Dance choreographer Baby Ice is far from pleased with how dance enthusiasts have regarded late dancer Ice’s legacy. It is for this reason that he has spent the past two weeks orchestrating a workshop that will pay homage to the ‘Gully Creepa’ creator, come January 15 at Belleh 23 in Kingston.
“Ice is one of the dancers who gave a lot to the dancehall community, and it is sad that a lot of people don’t know anything else about him except the fact that he made Gully Creepa,” Baby Ice told BUZZ. “There isn’t even a real biography for Ice. I am the first person to write one for him detailing his journey and even things like his date of birth which people who were close to him don’t even know.
He continued: “Through this workshop I want to get his legacy out there, highlighting some of the moves he created inspired by the disco genre like ‘Rubba Bounce’, ‘Cobra’, ‘Gully Creepa’ and ‘Twista’. I also want to show how he influenced my life and my style of dancing, cause my hit dance, ‘Wallaballa’, stems from Gully Creepa.”
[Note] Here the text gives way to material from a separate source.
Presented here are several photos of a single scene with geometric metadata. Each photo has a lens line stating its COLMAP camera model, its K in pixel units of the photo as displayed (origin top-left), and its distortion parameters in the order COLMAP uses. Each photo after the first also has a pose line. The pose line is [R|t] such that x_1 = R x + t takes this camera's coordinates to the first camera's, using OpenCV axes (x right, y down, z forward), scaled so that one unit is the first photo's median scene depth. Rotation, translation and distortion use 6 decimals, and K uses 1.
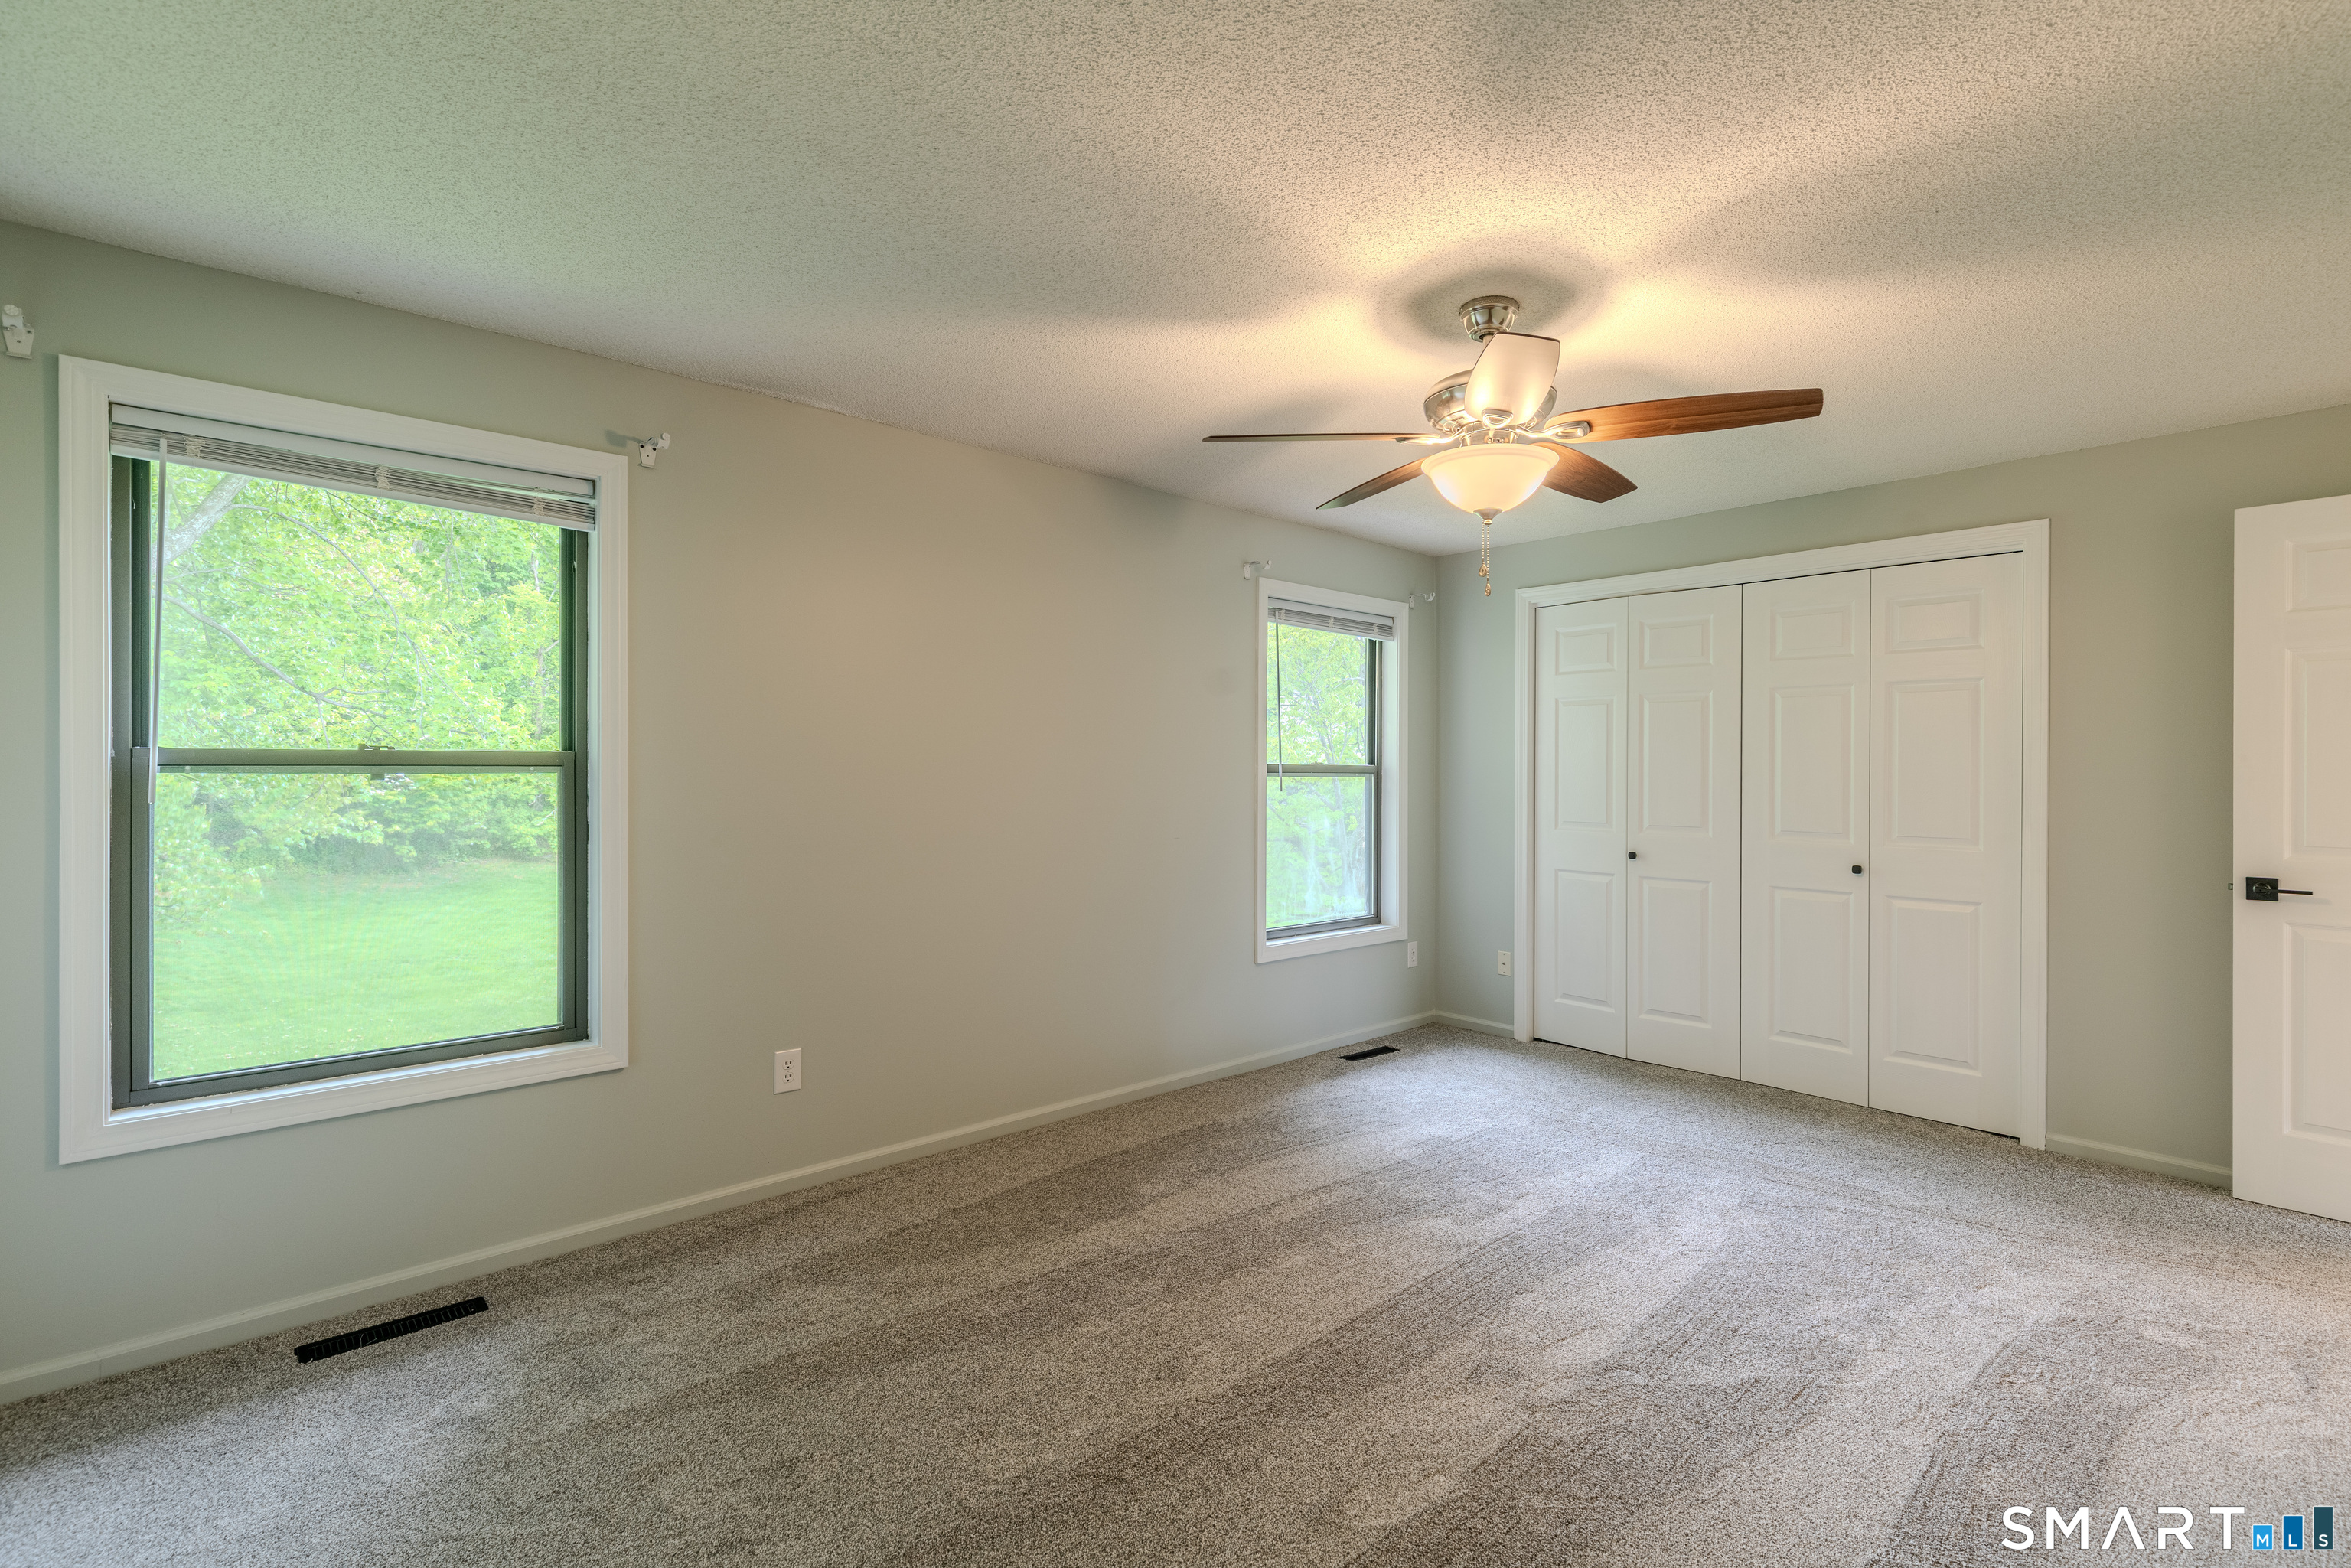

“Ice is one of the dancers who gave a lot to the dancehall community.”— Baby Ice
The two-hour workshop, dubbed ‘The Legacy Lives On’, will include a video presentation, lecture, Ice’s repertoire and culminate with moves from 3rd Dimension, Baby Ice’s eight-member dance group.
“I know no other dancer has presented a thorough workshop like what I have lined up. It’s gonna be memorable, and I want to do as much workshops in Jamaica and who knows, Europe next.”
Black Roses Crew
David Alexander Smith, popularly known as Ice, formed part of the Lincoln Crescent, Black Roses Crew, which included community leader William ‘Wille Haggart’ Moore and Gerald ‘Bogle’ Levy. Moore was murdered in 2001 and Levy shared a similar fate in 2005. Ice also fell victim to gun violence three years later, leaving member Boysie to carry on the Roses’ name.
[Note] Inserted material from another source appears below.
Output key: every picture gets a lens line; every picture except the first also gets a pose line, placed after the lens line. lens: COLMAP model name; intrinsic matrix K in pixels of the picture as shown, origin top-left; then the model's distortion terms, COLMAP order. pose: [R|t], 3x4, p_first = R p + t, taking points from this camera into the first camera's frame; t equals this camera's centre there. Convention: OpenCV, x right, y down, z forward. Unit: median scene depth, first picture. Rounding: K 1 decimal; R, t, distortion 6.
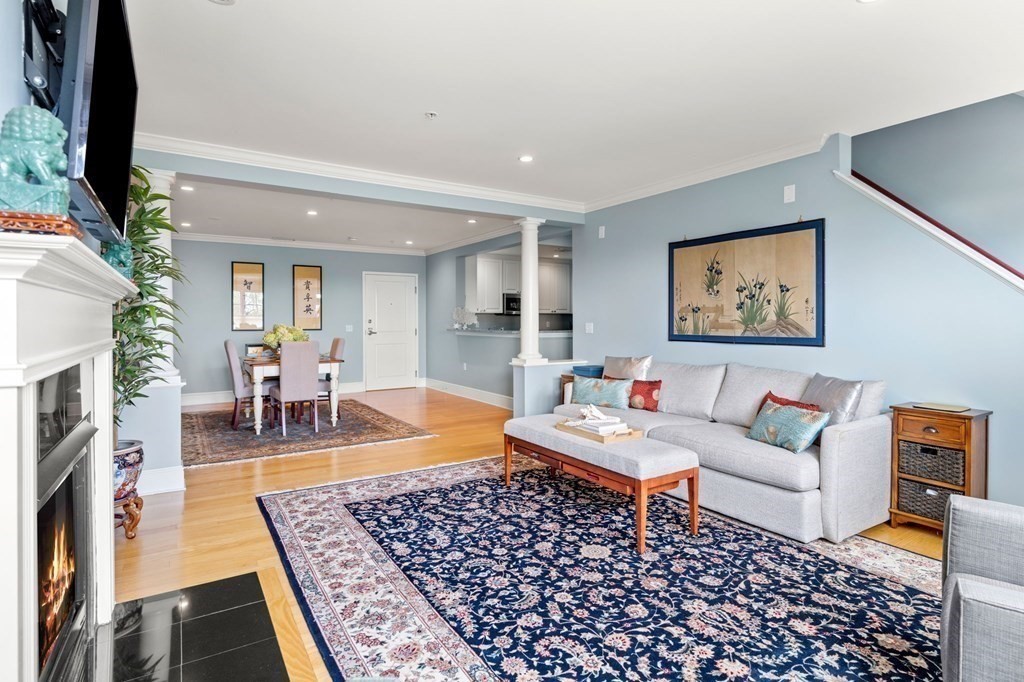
lens RADIAL K [[521.5, 0, 512.9], [0, 521.5, 324.0], [0, 0, 1]] dist [-0.001437, 0.000021]
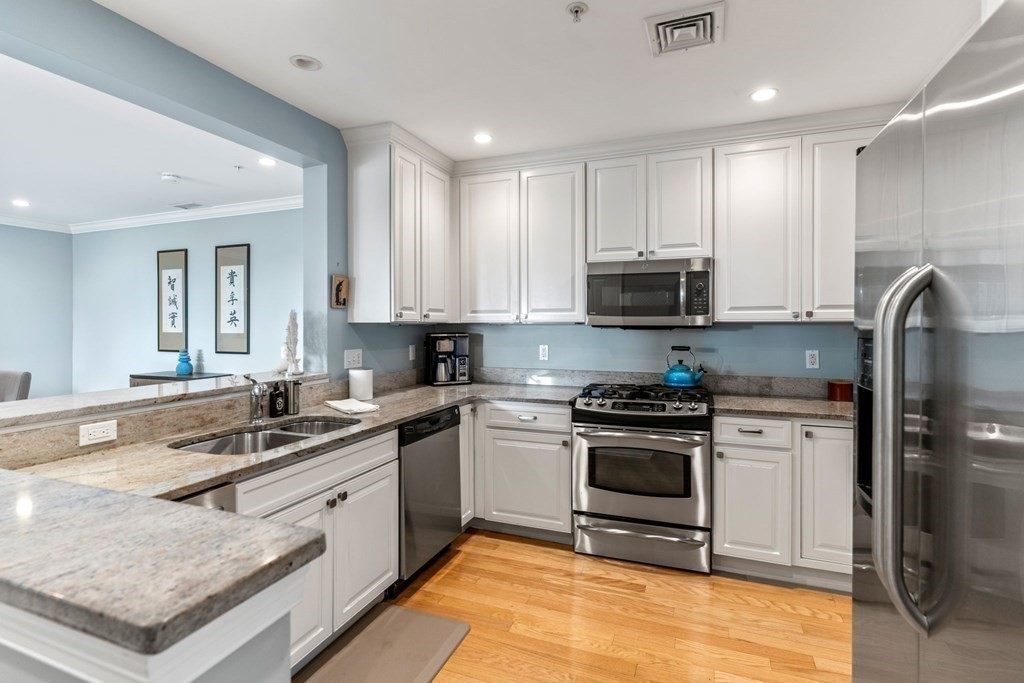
lens RADIAL K [[505.5, 0, 508.1], [0, 505.5, 321.7], [0, 0, 1]] dist [0.000461, 0.000106]
pose [[0.581603, 0.001963, -0.813470, 0.625199], [-0.001157, 0.999998, 0.001585, -0.063046], [0.813472, 0.000019, 0.581604, 2.237616]]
Baby Ice, whose given name is Stephan Ledgister, said his workshop will not “sugarcoat the life Ice led”, but give credit where it is due.
“Ice was a troublemaker, but him do his fair share inna dancehall, and persons nah look at di fact seh he was one of the neatest and fiercest dancers,” he said. “If mi seh who is Gerald Levy everybody can seh Bogle, Mr Wacky and give his whole dance catalogue. Bogle did a lot and I have to show him respect, but so did Ice and other dancers who are teaching dancehall culture worldwide like Boysie and Orville Hall.”
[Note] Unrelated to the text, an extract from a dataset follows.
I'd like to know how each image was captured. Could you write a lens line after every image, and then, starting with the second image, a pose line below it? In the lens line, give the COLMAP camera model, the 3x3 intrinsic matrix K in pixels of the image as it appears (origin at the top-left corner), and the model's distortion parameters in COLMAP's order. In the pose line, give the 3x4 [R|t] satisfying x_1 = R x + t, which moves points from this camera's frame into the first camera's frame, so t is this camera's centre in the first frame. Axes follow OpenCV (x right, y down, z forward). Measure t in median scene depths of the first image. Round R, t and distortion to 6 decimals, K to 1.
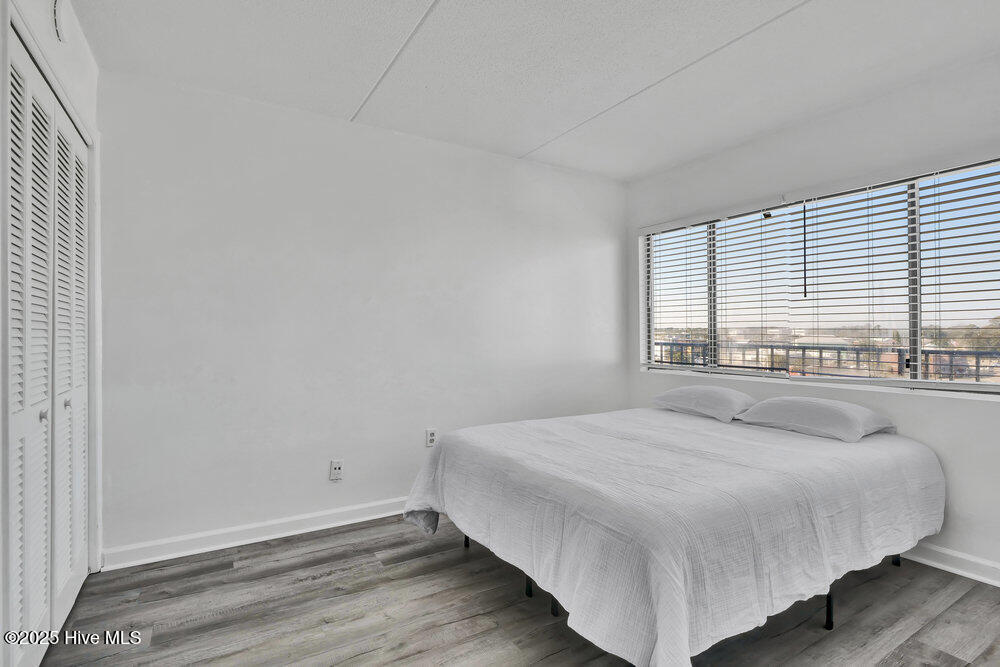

The 25-year-old recalled first meeting Ice at an event in his Waterhouse community. The exchange led to the late dancer naming him Little Ice, and a second exchange, while he was doing ‘Gully Creepa’ at RETV’s high school tour, birthed his current performance name, Baby Ice.
“From I quit Sutherland last year, dancing has been working.”— Baby Ice
A graduate of Jamaica College, he was torn between a father who wanted him to pursue athletics and a mother who wanted him to earn a college degree. Financial constraints after an injury paved the way for Baby Ice to pursue his dancing dream, which he has been doing full-time since August.
“I did nine-to-five for six years. I have a child and told my baby mom to give me six months to do dancing to see how far I can reach. I told her a nuh all the time the money a go come in, and if it doesn’t work, I’ll get a job. From I quit Sutherland last year, dancing has been working, I’ve been doing a lot of roadshows for different companies like Digicel, Romeich Entertainment, Coca Cola, KFC and Pizza Hut, while having a few classes here and there.”
He hopes to have more workshops as the year progresses, with two already in the works for February and April.